Description
A Master of Arts thesis in Teaching English to Speakers of Other Languages (TESOL) by Reem Kamal Rabea entitled, “The Building Blocks of Business Contracts’ Recitals: A Corpus-Induced Approach to Assessing Homogeneity”, submitted in December 2022. Thesis advisor is Dr. Philip McCarthy. Soft copy is available (Thesis, Completion Certificate, Approval Signatures, and AUS Archives Consent Form).
Abstract
By following a bottom-up approach based on principles of induction, the current study aims to provide the most typical lexical units of the provisional element of recitals in business contracts.
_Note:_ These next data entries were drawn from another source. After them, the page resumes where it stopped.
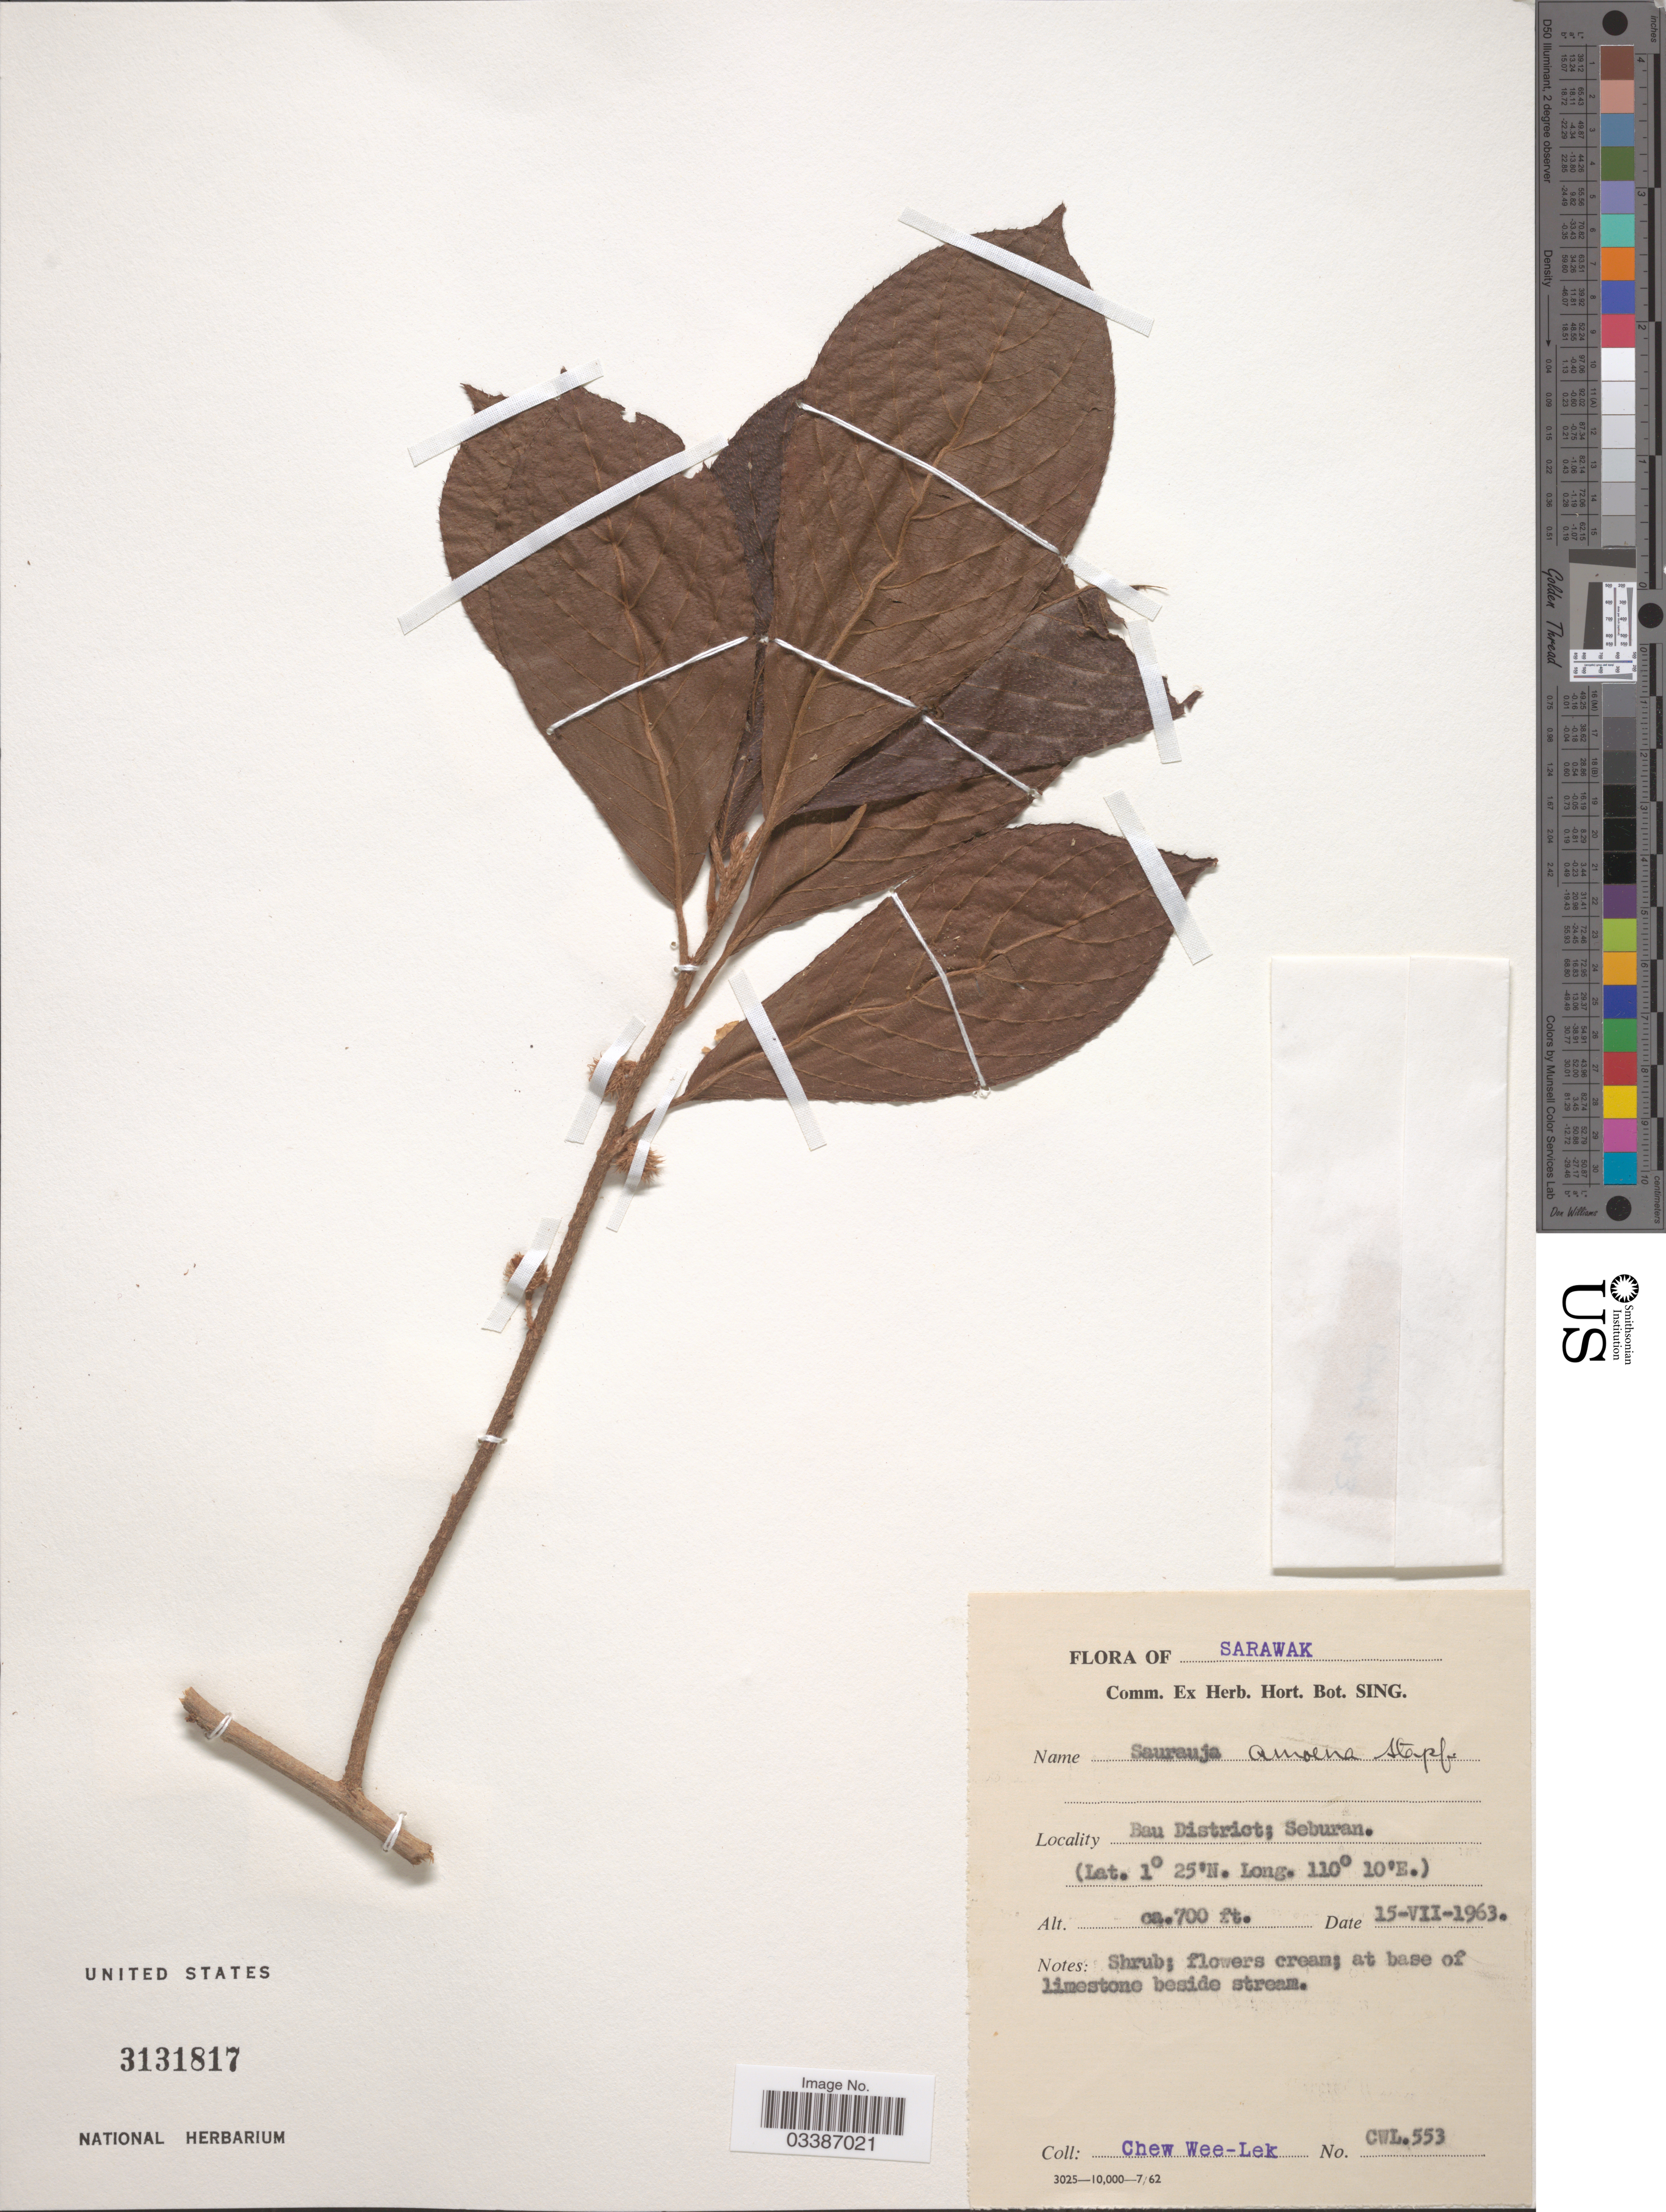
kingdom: Plantae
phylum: Tracheophyta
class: Magnoliopsida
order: Ericales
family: Actinidiaceae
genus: Saurauia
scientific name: Saurauia amoena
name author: Stapf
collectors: C. Wee-Lek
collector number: CWL553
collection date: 1963-07-15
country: Malaysia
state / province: Sarawak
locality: Bau District; Seburan.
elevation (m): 213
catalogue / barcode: US 3131817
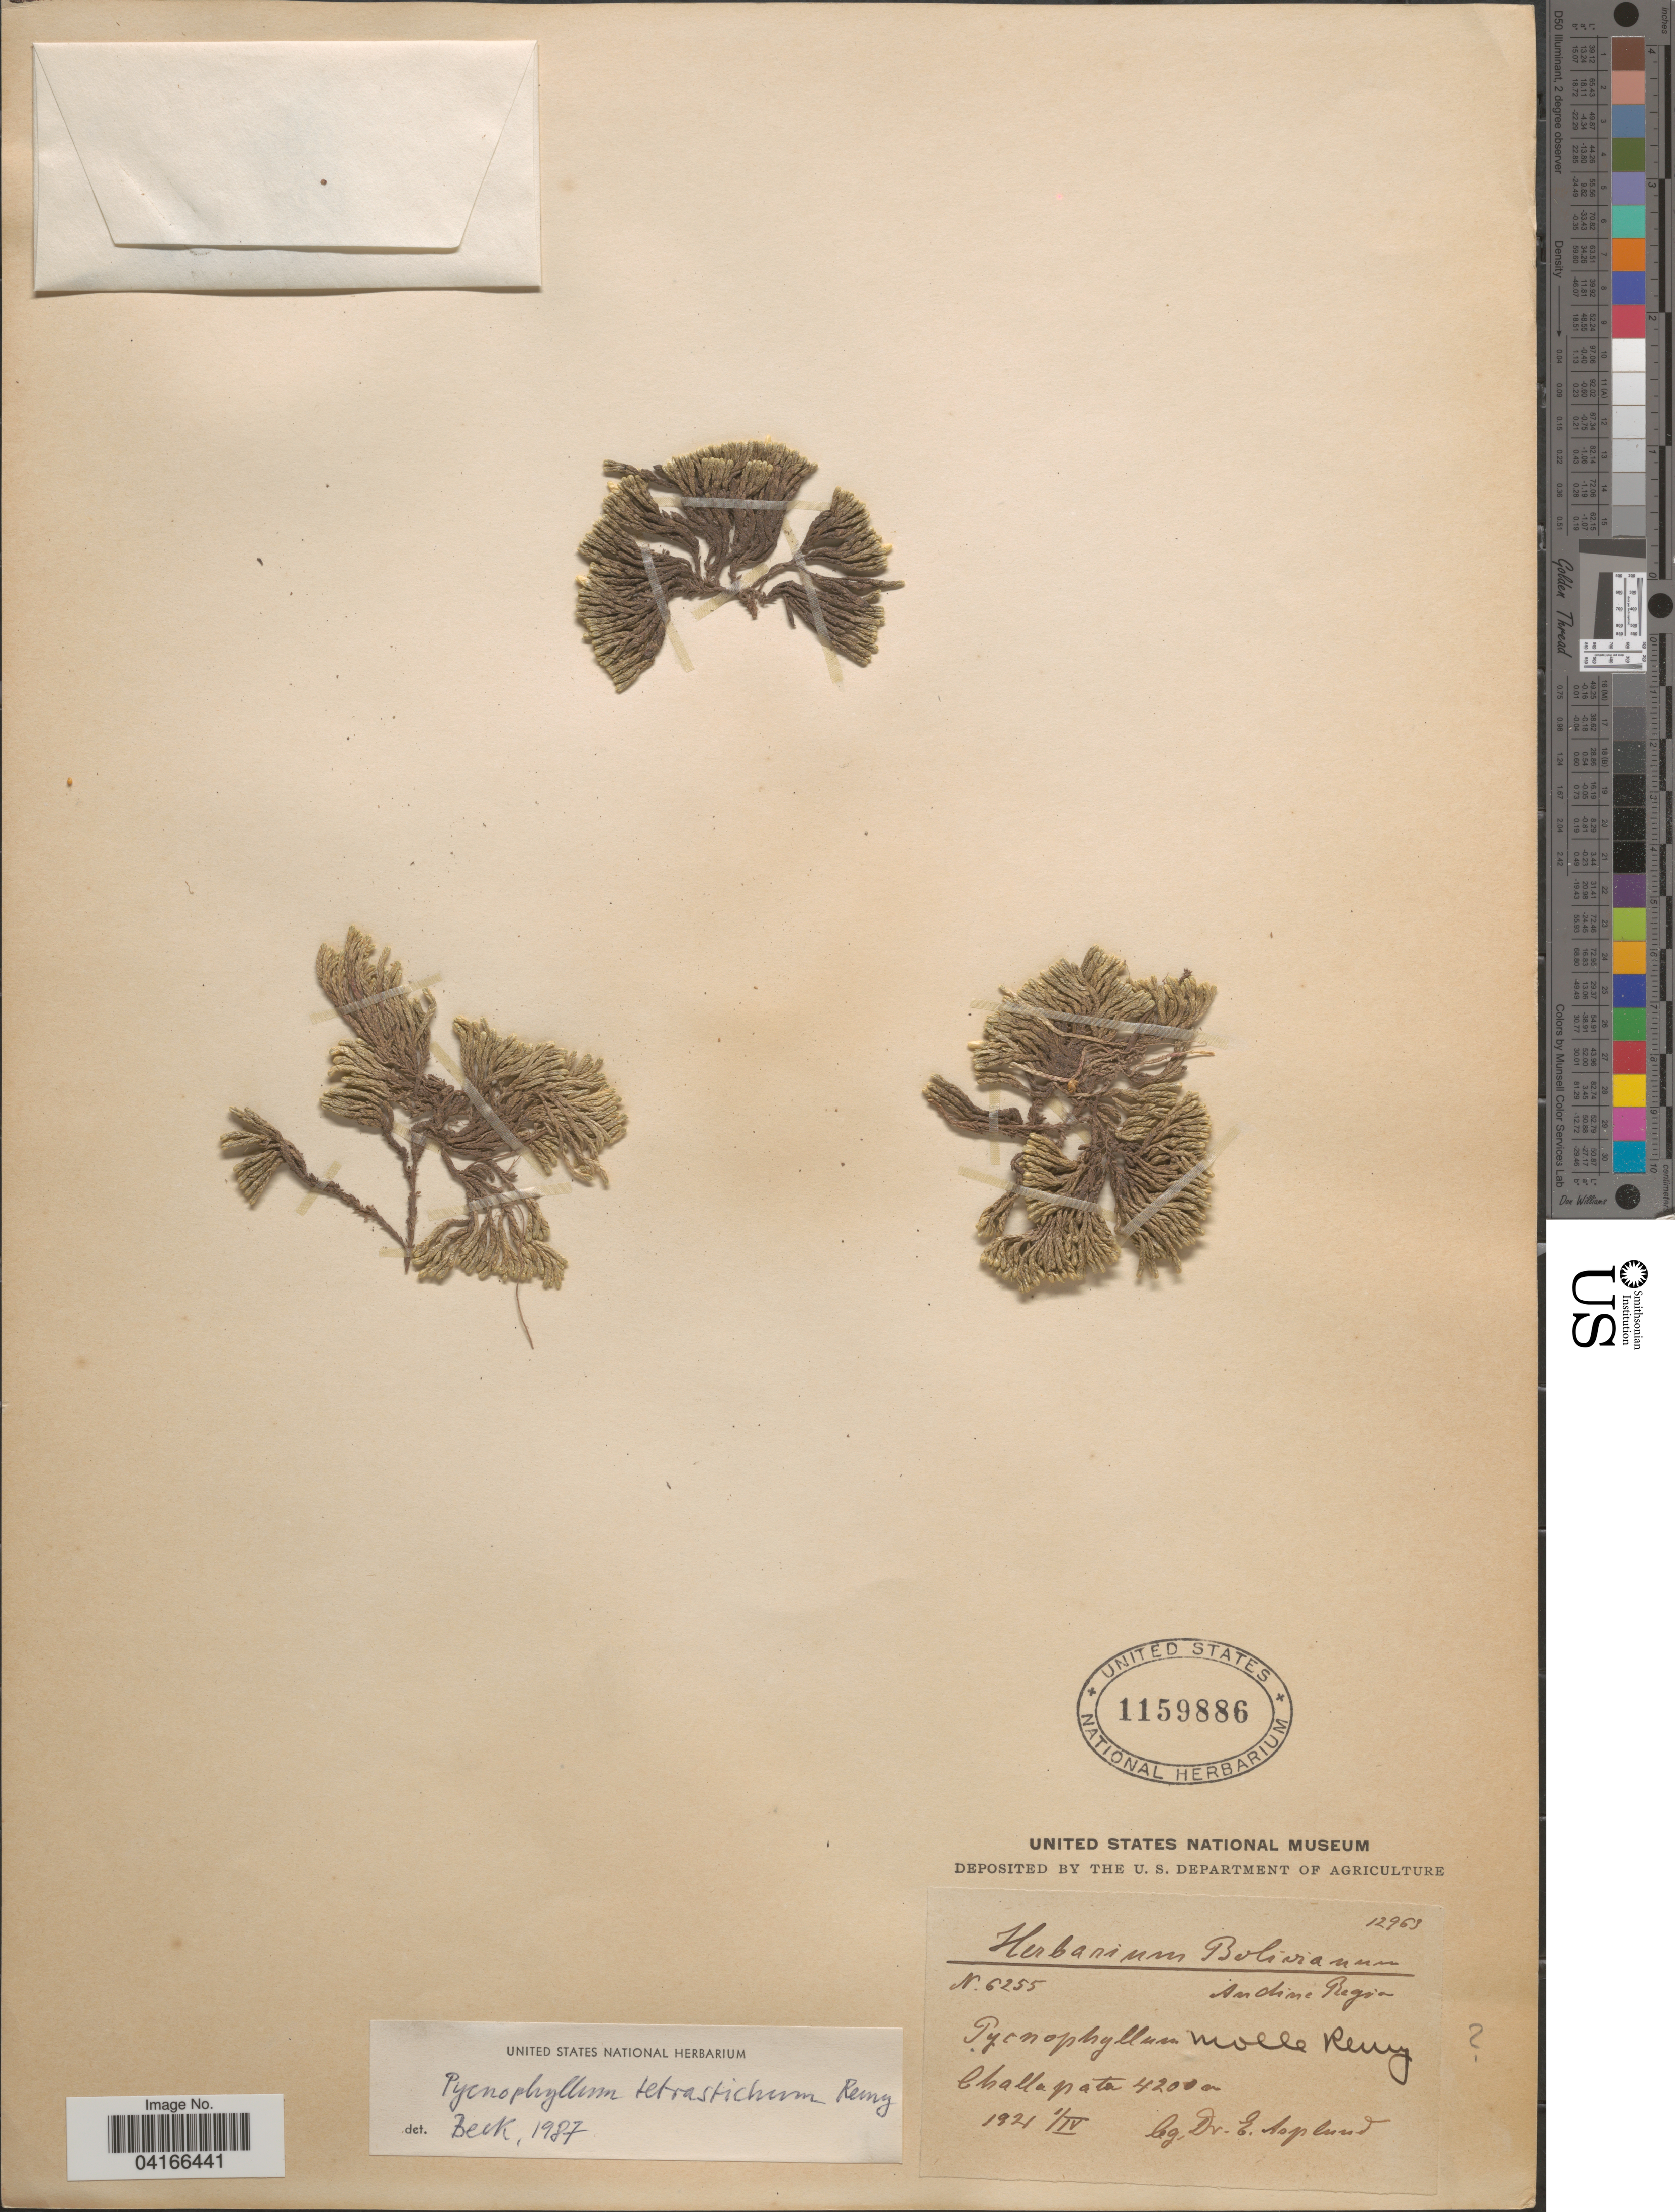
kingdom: Plantae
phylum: Tracheophyta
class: Magnoliopsida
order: Caryophyllales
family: Caryophyllaceae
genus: Pycnophyllum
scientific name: Pycnophyllum tetrastichum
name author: J. Rémy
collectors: E. Asplund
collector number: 6255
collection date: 1921-04-01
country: Bolivia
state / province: Oruro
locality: Bolivianum. Andine Reigon. Challapata.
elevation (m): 4200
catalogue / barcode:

In doing so, a novel methodological approach to corpus homogeneity is proposed to satisfy quality standards of the corpora serving the purpose of this study. Cosine values were utilized for homogeneity operationalization since they operate on the principle of similarity. Further, in producing the frequency wordlists, the study focuses on two methodological parameters, namely N-gram sequence length and frequency, which are proposed by Biber and Conard (2005). By means of a textual analysis tool named Gramulator (McCarthy et al., 2012), the N-grams common to two specialized corpora of several contract types were extracted. A preliminary frequency baseline (< 50%) was employed in the selection process. More notably, the statistical examination of the data suggests the presence of a parent-child relationship between both corpora. The findings of the current study are of interest to English for legal purposes (ELP) practitioners who are precisely teaching new law students as well as researchers that wish to investigate the discourse functions forming the conventions of business contracts drafting.